How Many Truck Drivers Do We Really Need?
Do we really have a shortage of truck drivers in this country or are we simply adding up the empty seats across the land and calling that under-utilized capacity a driver short-age?
The very first indicator of a shortage — any shortage — is a cost increase. Hay is currently in high demand across much of the Midwest because of drought conditions, and prices are going through the roof. Several years ago, when a good portion of the world’s wheat production was diverted to biofuel feedstock, the cost of pasta, beer, and other grain-based products skyrocketed.
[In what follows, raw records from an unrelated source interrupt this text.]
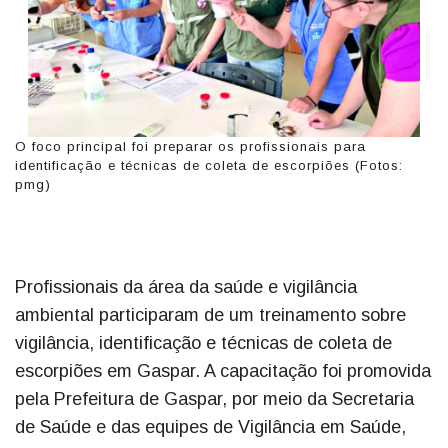
O foco principal foi preparar os profissionais para
identificação e técnicas de coleta de escorpiões (Fotos:
pmg)
Profissionais da área da saúde e vigilância
ambiental participaram de um treinamento sobre
vigilância, identificação e técnicas de coleta de
escorpiões em Gaspar. A capacitação foi promovida
pela Prefeitura de Gaspar, por meio da Secretaria
de Saúde e das equipes de Vigilância em Saúde,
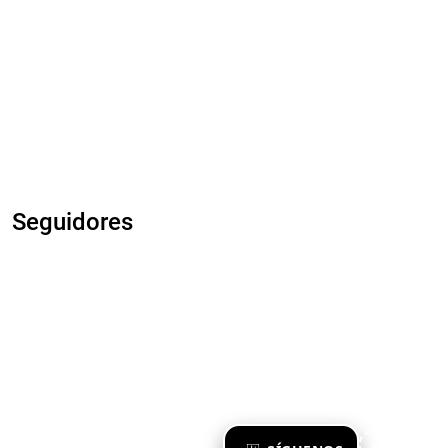
Seguidores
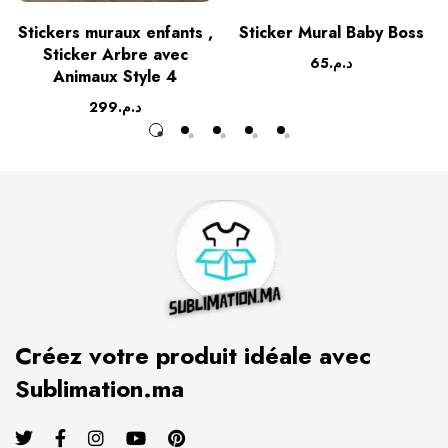
Stickers muraux enfants ,
Sticker Mural Baby Boss
Sticker Arbre avec
65
د.م.
Animaux Style 4
299
د.م.
Créez votre produit idéale avec
Sublimation.ma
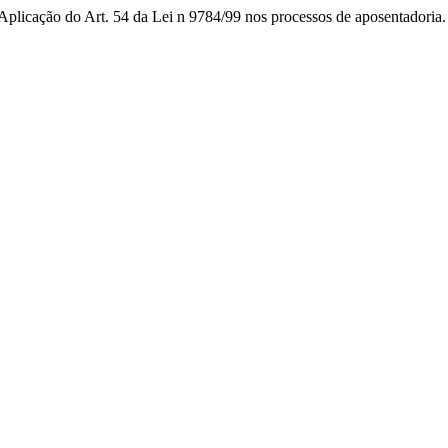
Aplicação do Art. 54 da Lei n 9784/99 nos processos de aposentadoria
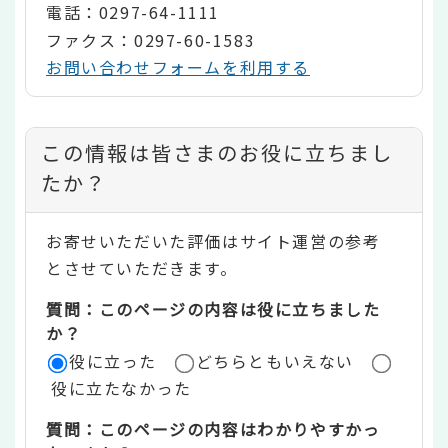
電話：0297-64-1111
ファクス：0297-60-1583
お問い合わせフォームを利用する
コ
この情報は皆さまのお役に立ちまし
ン
たか？
テ
お寄せいただいた評価はサイト運営の参考
ン
とさせていただきます。
ツ
質問：このページの内容は役に立ちました
評
か？
役に立った
どちらともいえない
価
役に立たなかった
エ
質問：このページの内容はわかりやすかっ
リ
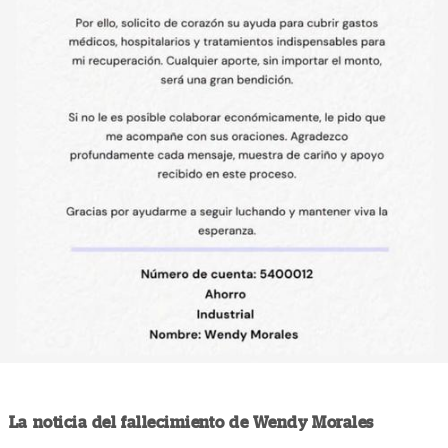
La noticia del fallecimiento de Wendy Morales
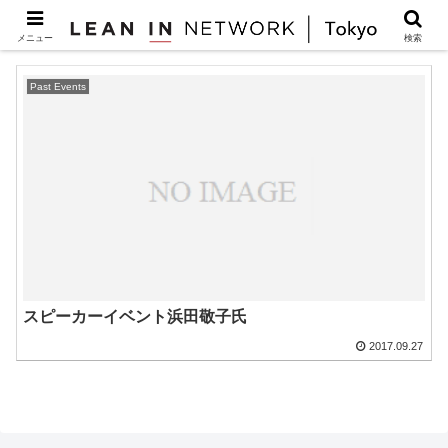
キャリア
メニュー
検索
Past Events
スピーカーイベント浜田敬子氏
2017.09.27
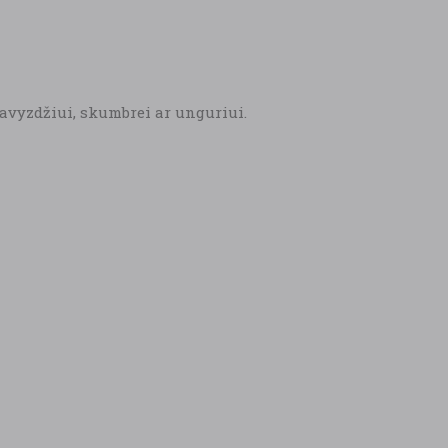
pavyzdžiui, skumbrei ar unguriui.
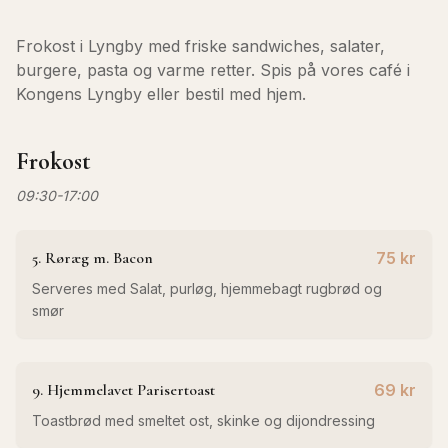
Frokost i Lyngby med friske sandwiches, salater,
burgere, pasta og varme retter. Spis på vores café i
Kongens Lyngby eller bestil med hjem.
Frokost
09:30-17:00
5. Røræg m. Bacon
75 kr
Serveres med Salat, purløg, hjemmebagt rugbrød og
smør
9. Hjemmelavet Parisertoast
69 kr
Toastbrød med smeltet ost, skinke og dijondressing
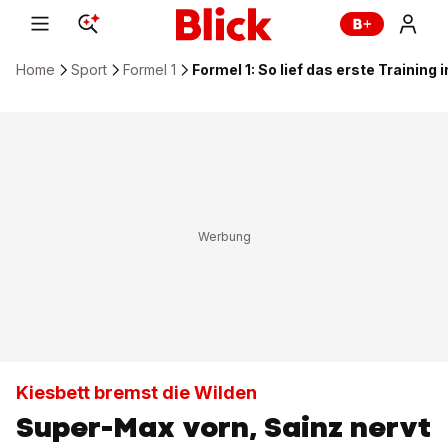
Home
Sport
Formel 1
Formel 1: So lief das erste Training 
Kiesbett bremst die Wilden
Super-Max vorn, Sainz nervt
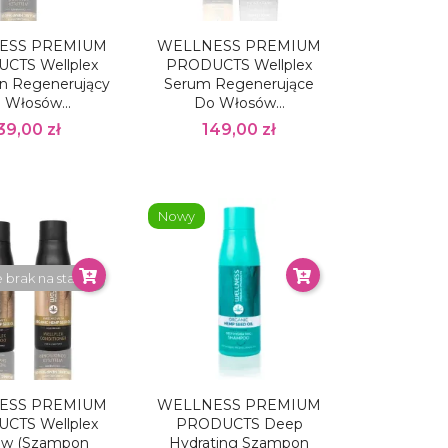
ESS PREMIUM
WELLNESS PREMIUM
CTS Wellplex
PRODUCTS Wellplex
n Regenerujący
Serum Regenerujące
 Włosów...
Do Włosów...
39,00 zł
149,00 zł
Nowy
brak na stanie
ESS PREMIUM
WELLNESS PREMIUM
CTS Wellplex
PRODUCTS Deep
aw (szampon
Hydrating Szampon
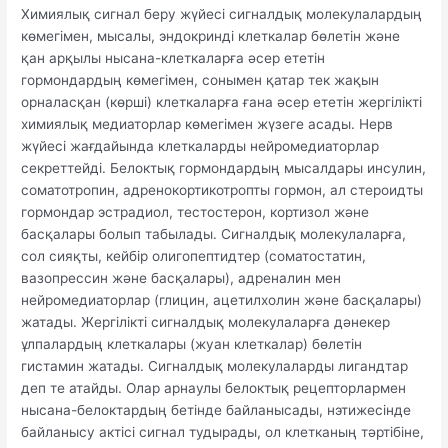
Химиялық сигнал беру жүйесі сигналдық молекулалардың
көмегімен, мысалы, эндокринді клеткалар бөлетін және
қан арқылы нысана-клеткаларға әсер ететін
гормондардың көмегімен, сонымен қатар тек жақын
орналасқан (көрші) клеткаларға ғана әсер ететін жергілікті
химиялық медиаторлар көмегімен жүзеге асады. Нерв
жүйесі жағдайында клеткаларды нейромедиаторлар
секреттейді. Белоктық гормондардың мысалдары инсулин,
соматотропин, адренокортикотропты гормон, ал стероидты
гормондар эстрадиол, тестостерон, кортизол және
басқалары болып табылады. Сигналдық молекулаларға,
сол сияқты, кейбір олигопептидтер (соматостатин,
вазопрессин және басқалары), адреналин мен
нейромедиаторлар (глицин, ацетилхолин және басқалары)
жатады. Жергілікті сигналдық молекулаларға дәнекер
ұлпалардың клеткалары (жуан клеткалар) бөлетін
гистамин жатады. Сигналдық молекулаларды лигандтар
деп те атайды. Олар арнаулы белоктық рецепторлармен
нысана-белоктардың бетінде байланысады, нэтижесінде
байланысу актісі сигнал тудырады, ол клетканың тәртібіне,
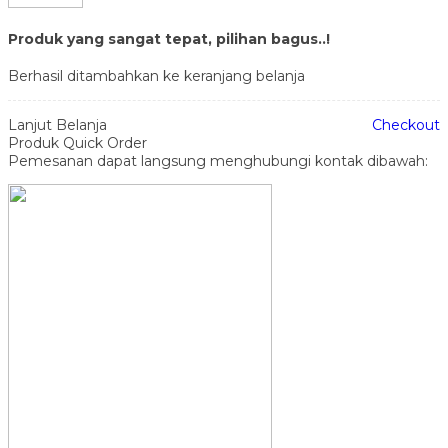
Produk yang sangat tepat, pilihan bagus..!
Berhasil ditambahkan ke keranjang belanja
Lanjut Belanja
Checkout
Produk Quick Order
Pemesanan dapat langsung menghubungi kontak dibawah:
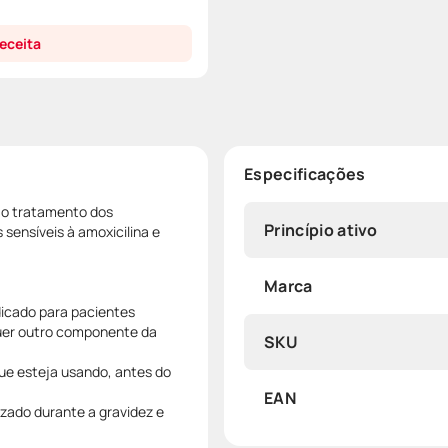
eceita
Especificações
 o tratamento dos
Princípio ativo
sensíveis à amoxicilina e
Marca
icado para pacientes
quer outro componente da
SKU
ue esteja usando, antes do
EAN
zado durante a gravidez e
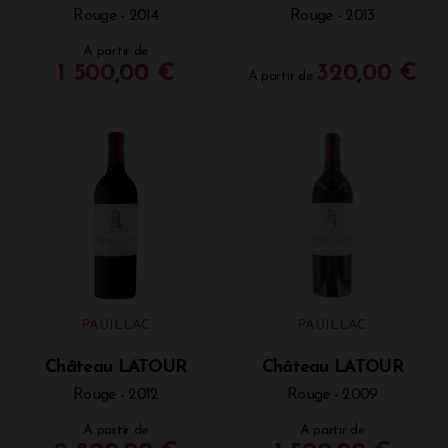
Rouge - 2014
Rouge - 2013
Tarifs, millésimes (2008, 2010, 2016, 2018,
2020...) : quel est le prix d'un Château Latour
A partir de
1 500,00 €
320,00 €
?
A partir de
Les différents vins du Château Latour sont
proposés à la Vinothèque de Bordeaux. Le Château
Latour est disponible à partir de 590€, les Forts de
Latour à partir de 195€ et le Pauillac de Château
Latour à partir de 94€.
PAUILLAC
PAUILLAC
Château LATOUR
Château LATOUR
Rouge - 2012
Rouge - 2009
A partir de
A partir de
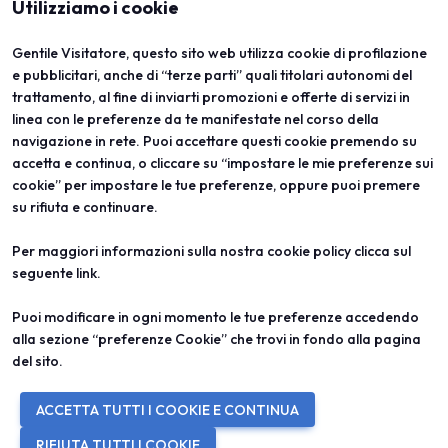
Utilizziamo i cookie
Gentile Visitatore, questo sito web utilizza cookie di profilazione
e pubblicitari, anche di “terze parti” quali titolari autonomi del
trattamento, al fine di inviarti promozioni e offerte di servizi in
linea con le preferenze da te manifestate nel corso della
ABOUT
VISITA
navigazione in rete. Puoi accettare questi cookie premendo su
Vicenzaoro
Registrazione e badge
T.Gold
Info pratiche visitatori
accetta e continua, o cliccare su “impostare le mie preferenze sui
VO Vintage
FAQ
cookie” per impostare le tue preferenze, oppure puoi premere
Aree espositive
Area riservata
su rifiuta e continuare.
Contatti
ESPONI
PROGETTI
Per maggiori informazioni sulla nostra cookie policy clicca sul
Diventa espositore
Progetti speciali
seguente
link
.
Info utili per esporre
Progetti editoriali
Area riservata
Education
Puoi modificare in ogni momento le tue preferenze accedendo
alla sezione “preferenze Cookie” che trovi in fondo alla pagina
del sito.
© 2026
ITALIAN EXHIBITION GROUP SpA - Via Emilia 155, 47921 Rimini
ACCETTA TUTTI I COOKIE E CONTINUA
(Italy) - Registro Imprese Rimini e C.F./P.I. 00139440408 - Cap. Soc.
52.214.897 i.v. -
Copyright & disclaimer
-
Privacy Policy
-
Cookie
RIFIUTA TUTTI I COOKIE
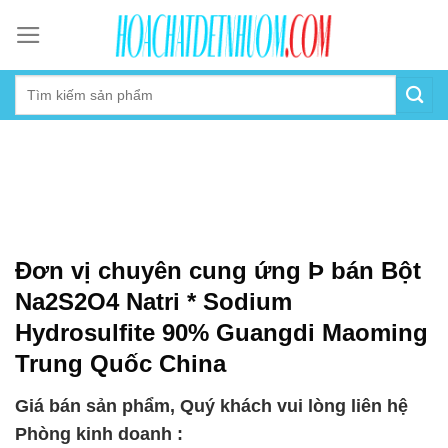
Skip
to
content
Đơn vị chuyên cung ứng Þ bán Bột
Na2S2O4 Natri * Sodium
Hydrosulfite 90% Guangdi Maoming
Trung Quốc China
Giá bán sản phẩm, Quý khách vui lòng liên hệ
Phòng kinh doanh :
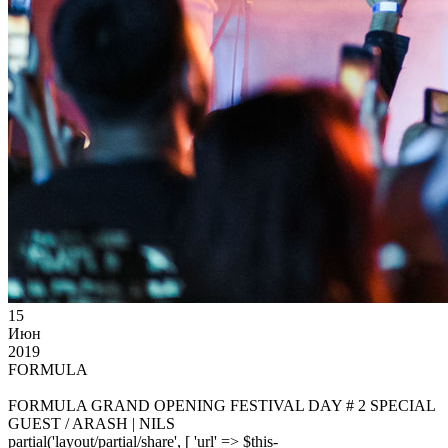
15
Июн
2019
FORMULA
FORMULA GRAND OPENING FESTIVAL DAY # 2 SPECIAL
GUEST / ARASH | NILS
partial('layout/partial/share', [ 'url' => $this-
Kraft Dinner jumped in my grocery store from five boxes for a buck to four boxes for three dollars.
In early 2007, Mexican consumers faced a tortilla crisis; prices tripled and riots ensued. A beer panic hit Germany later that year as prices of the golden brew soared — partly due to biofuel diversion.
That’s what happens when you have a shortage, or the threat of a genuine and pending shortage. One could hardly call what’s happening in trucking a crisis.
Shippers are watching the situation. Analysts are warning of potentially higher prices at the grocery stores. Truckload fleets are upping driver pay by a penny a mile here and a dollar a day there. Rates are more or less stagnant, store shelves re-main fully stocked, and only the worst paying freight is slow to move. By any of the usual economic indicators, we are in no imminent danger of a driver shortage or a capacity crisis.
I believe the problem is actually just a numbers game. Fleets have unseated trucks, they can’t hire drivers to fill those trucks, therefore there’s a shortage. That however, contradicts established economic wisdom — as outlined above.